Start of Block

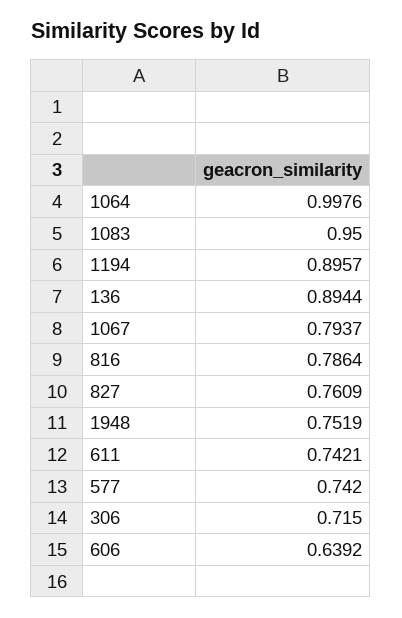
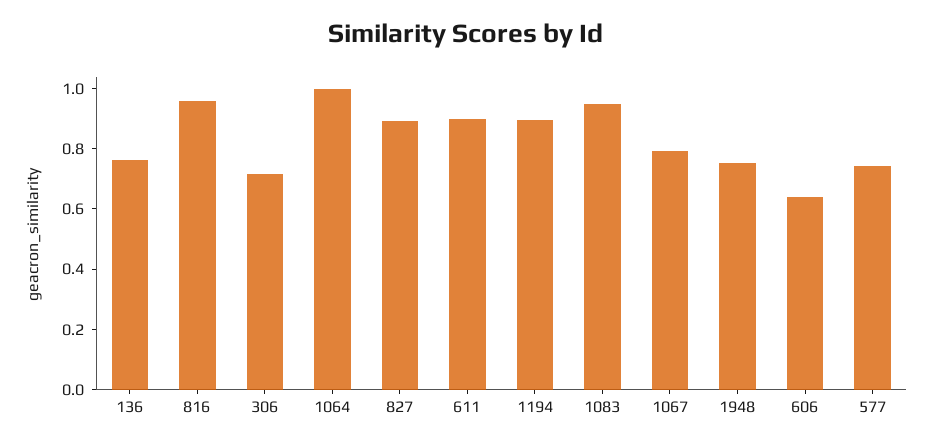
136: 0.8944 -> 0.75
816: 0.7864 -> 0.95
827: 0.7609 -> 0.9
611: 0.7421 -> 0.9

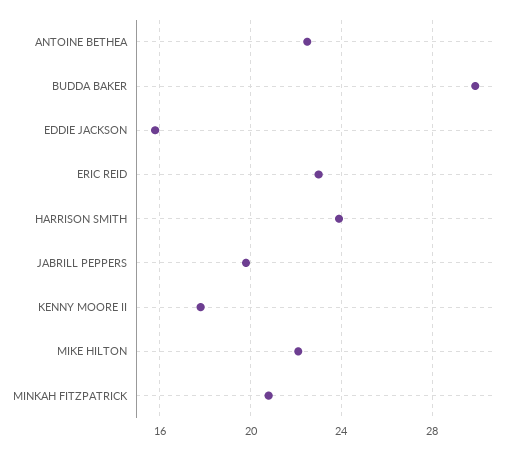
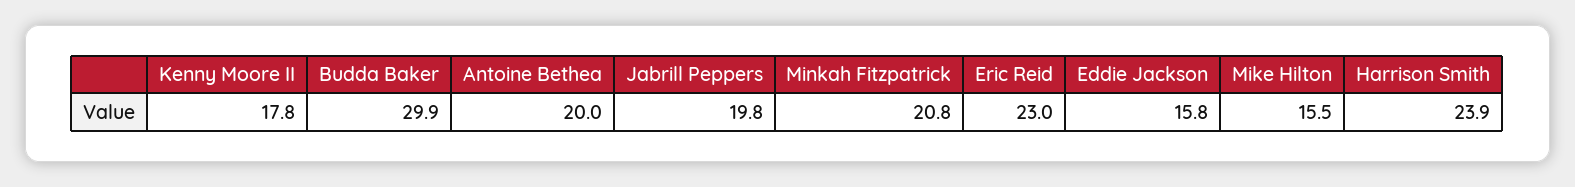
ANTOINE BETHEA: 22.5 -> 20
MIKE HILTON: 22 -> 15.5

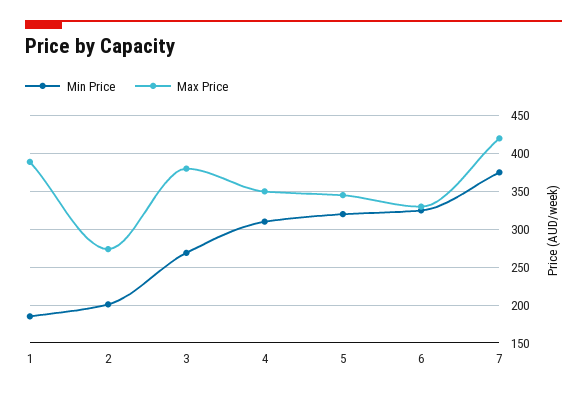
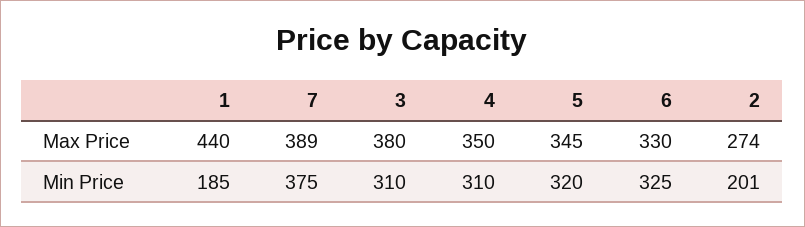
Max Price, 1: 390 -> 440
Min Price, 3: 270 -> 310
Max Price, 7: 420 -> 389

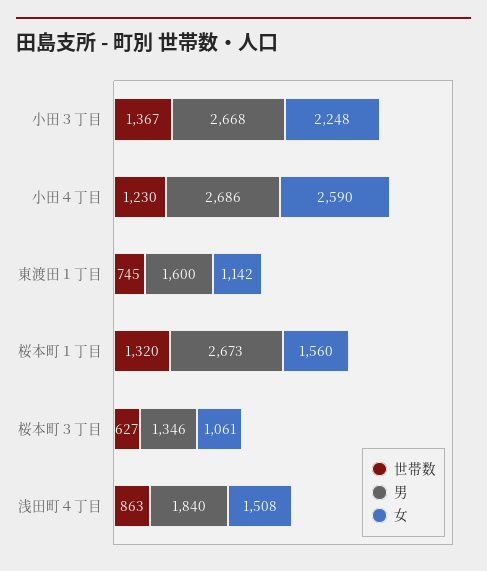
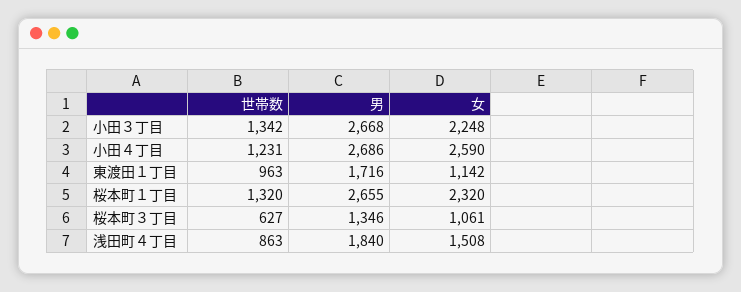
世帯数, 小田３丁目: 1367 -> 1342
世帯数, 小田４丁目: 1230 -> 1231
世帯数, 東渡田１丁目: 745 -> 963
男, 東渡田１丁目: 1600 -> 1716
男, 桜本町１丁目: 2673 -> 2655
女, 桜本町１丁目: 1560 -> 2320

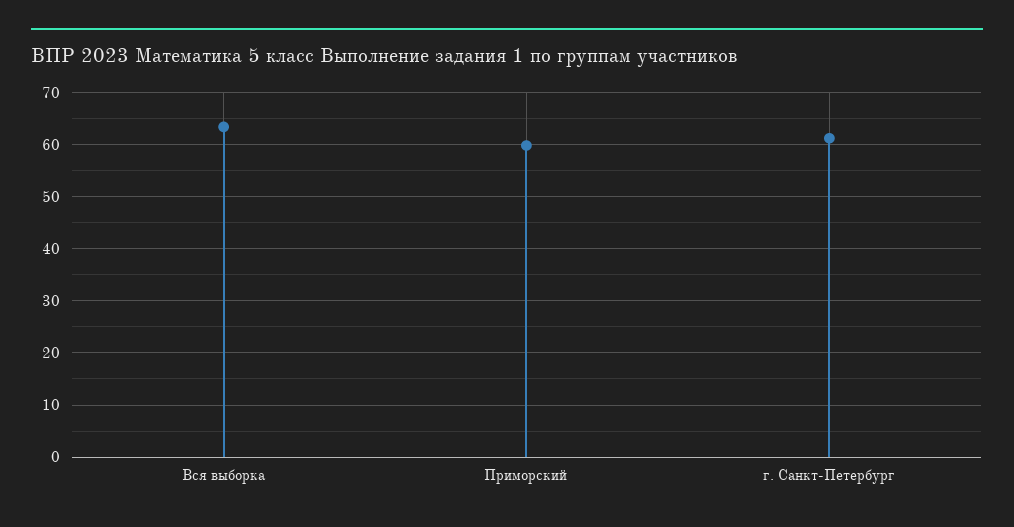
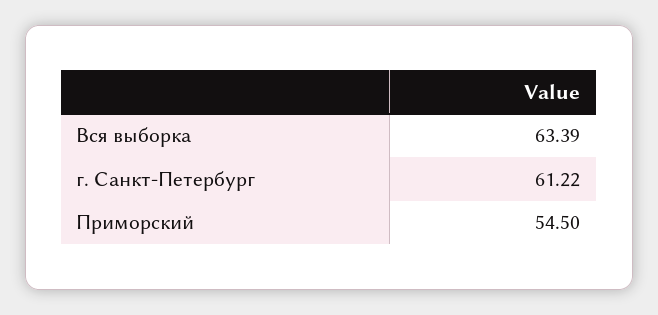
Приморский: 60 -> 54.5

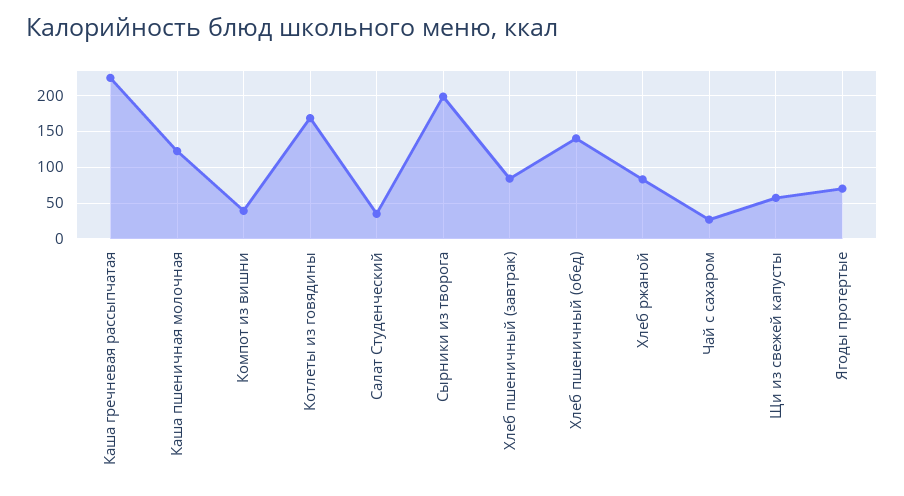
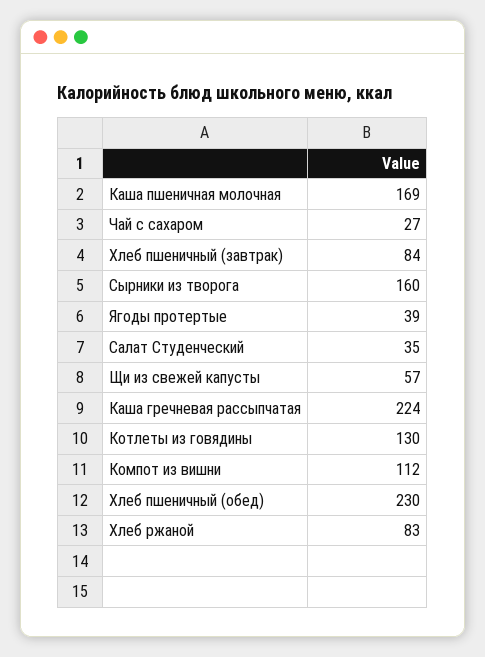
Каша пшеничная молочная: 120 -> 169
Компот из вишни: 40 -> 112
Котлеты из говядины: 170 -> 130
Сырники из творога: 200 -> 160
Хлеб пшеничный (обед): 140 -> 230
Ягоды протертые: 70 -> 39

End of Block

__Your assignment__. Apart from the pictures, write every entry out again exactly.

__Task answer__.
136: 0.8944 -> 0.75
816: 0.7864 -> 0.95
827: 0.7609 -> 0.9
611: 0.7421 -> 0.9

ANTOINE BETHEA: 22.5 -> 20
MIKE HILTON: 22 -> 15.5

Max Price, 1: 390 -> 440
Min Price, 3: 270 -> 310
Max Price, 7: 420 -> 389

世帯数, 小田３丁目: 1367 -> 1342
世帯数, 小田４丁目: 1230 -> 1231
世帯数, 東渡田１丁目: 745 -> 963
男, 東渡田１丁目: 1600 -> 1716
男, 桜本町１丁目: 2673 -> 2655
女, 桜本町１丁目: 1560 -> 2320

Приморский: 60 -> 54.5

Каша пшеничная молочная: 120 -> 169
Компот из вишни: 40 -> 112
Котлеты из говядины: 170 -> 130
Сырники из творога: 200 -> 160
Хлеб пшеничный (обед): 140 -> 230
Ягоды протертые: 70 -> 39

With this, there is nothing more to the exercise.